Тесть хотел сблизиться, Иван чувствовал это. И сейчас вспомнил вдруг, что, когда увозил Наталью к себе в Железногорск, Филипп Васильевич сказал:

— Жаль, что мы, Ванюша, в разговорах с тобой не породнились…

И в этот период Пылаеву и Филиппу Васильевичу в домашней суматохе, в окружении домочадцев, соседей, гостей поговорить не довелось, и тесть хитро придумал сбежать из дому и побыть на вольном ветру…

Они шли по взгорью, обходя словно утрамбованные сугробы с фиолетовыми тенями по бокам от вечернего солнца, и жесткий снег визжал у них под ногами. Под ними темнела от множества черных избушек долина и курилась сиреневыми дымками.

— А вот в этом домике, Иван Петрович, я появился на свет. — Филипп Васильевич остановился, вздохнул и показал на неказистую избу в одно окно у дороги.

— Теперь там другой кто в моей зыбке качается. Сколько их народилось почти за семьдесят лет!

Солнце успокаивало мороз желтыми лучами, и только холодный ветер от снега пощипывал щеки.

— Далеко еще до Обрыв-Камня? — спросил Пылаев и поежился.

Филипп Васильевич обернулся и, вытирая слезящиеся глаза, кивнул назад, на какие-то стены-заборы и густой сосновый бор: мол, там, и Пылаев понял, что Обрыв-Камень совсем в другой стороне, а пошли они в этом направлении, потому что захотелось Филиппу Васильевичу показать дом, в котором был рожден на белый свет.

Иван не обижался. По дороге зашли на базар. «Ладно, чего там, раз старику приятно». На обширном полупустом базаре бродил за ним и тоже приценивался к товарам. Они узнали у черной в красном платке продавщицы, похожей на Кармен, что мясо двух сортов: по рублю девяносто и по два тридцать за килограмм — и что даже есть роскошные моталыжки для холодца совсем задаром — по пятьдесят копеек. У Филиппа Васильевича от удовольствия раздулись усы, и он снова похвалился: мол, смотри, все есть, вот как мы богато живем, и только в павильоне «Овощи» усы его опустились от огорчения, когда увидел, что у одной старушки пять минут назад липовый мед кончился.

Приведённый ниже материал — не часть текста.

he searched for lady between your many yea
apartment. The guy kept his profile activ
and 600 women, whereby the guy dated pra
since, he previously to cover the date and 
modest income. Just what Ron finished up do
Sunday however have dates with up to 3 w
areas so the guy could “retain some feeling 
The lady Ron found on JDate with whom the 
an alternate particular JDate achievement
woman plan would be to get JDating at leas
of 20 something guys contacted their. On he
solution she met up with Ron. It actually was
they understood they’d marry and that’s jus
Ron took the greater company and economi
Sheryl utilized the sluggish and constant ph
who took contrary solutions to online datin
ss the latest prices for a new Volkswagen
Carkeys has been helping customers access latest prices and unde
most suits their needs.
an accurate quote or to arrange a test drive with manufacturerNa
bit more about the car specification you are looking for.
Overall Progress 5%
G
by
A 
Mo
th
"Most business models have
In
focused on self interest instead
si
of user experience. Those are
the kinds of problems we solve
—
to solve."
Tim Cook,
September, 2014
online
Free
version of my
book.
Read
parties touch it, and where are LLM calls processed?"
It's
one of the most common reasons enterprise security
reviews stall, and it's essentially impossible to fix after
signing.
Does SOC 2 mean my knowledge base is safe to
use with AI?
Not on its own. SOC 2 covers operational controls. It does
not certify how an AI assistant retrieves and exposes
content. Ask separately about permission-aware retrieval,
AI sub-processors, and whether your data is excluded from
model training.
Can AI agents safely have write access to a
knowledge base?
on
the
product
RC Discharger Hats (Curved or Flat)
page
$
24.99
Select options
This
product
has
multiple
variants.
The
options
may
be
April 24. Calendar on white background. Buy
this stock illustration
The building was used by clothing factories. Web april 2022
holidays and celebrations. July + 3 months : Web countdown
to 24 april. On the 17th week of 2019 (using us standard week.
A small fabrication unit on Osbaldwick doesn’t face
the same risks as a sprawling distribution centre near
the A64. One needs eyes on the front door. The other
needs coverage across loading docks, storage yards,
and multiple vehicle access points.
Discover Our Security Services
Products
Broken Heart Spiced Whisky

Пылаеву все хотелось на Обрыв-Камень. Вспомнились альбомные фотографии и открытки, на которых была лобастая скала, под нее нырял длинный-длинный мост на сваях. Ему очень хотелось увидеть эту скалу над озером, и он сказал тестю, что надо бы поторопиться, что солнце скоро сядет, на что тесть согласно кивнул, только поправил: «Не над озером скала, а над заводским прудом».

Они приближались к берегу. За черно-зеленым тяжелым кедрачом и избами услышали равномерный гул, напоминающий гул трактора или шум фабрички на перекрестке дорог, и, чем ближе они подходили к берегу, тем громче слышались всплески шума, словно за толстыми медными сосновыми стволами разворачивалось и трудилось что-то могучее в своей вечной работе.

Это дышал завод.

Филипп Васильевич и Иван Пылаев спустились по лыжне к открытому простору огромного замерзшего пруда и встали на базальтовые ребра берега.

Каменной глыбы — Обрыв-Камня Иван нигде не видел, и, оглядывая нависшие вокруг пруда горы, вопросительно взглянул на старика. Тот подмигнул и засмеялся, довольный.

— А мы ведь на нем стоим!

Обрыв-Камень полукругом входил в лед и словно застыл согнутой каменной-глыбой. По черным фигуркам пешеходов там, внизу, под обрывом на синих снегах, Иван понял, что они стояли на самой его вершине.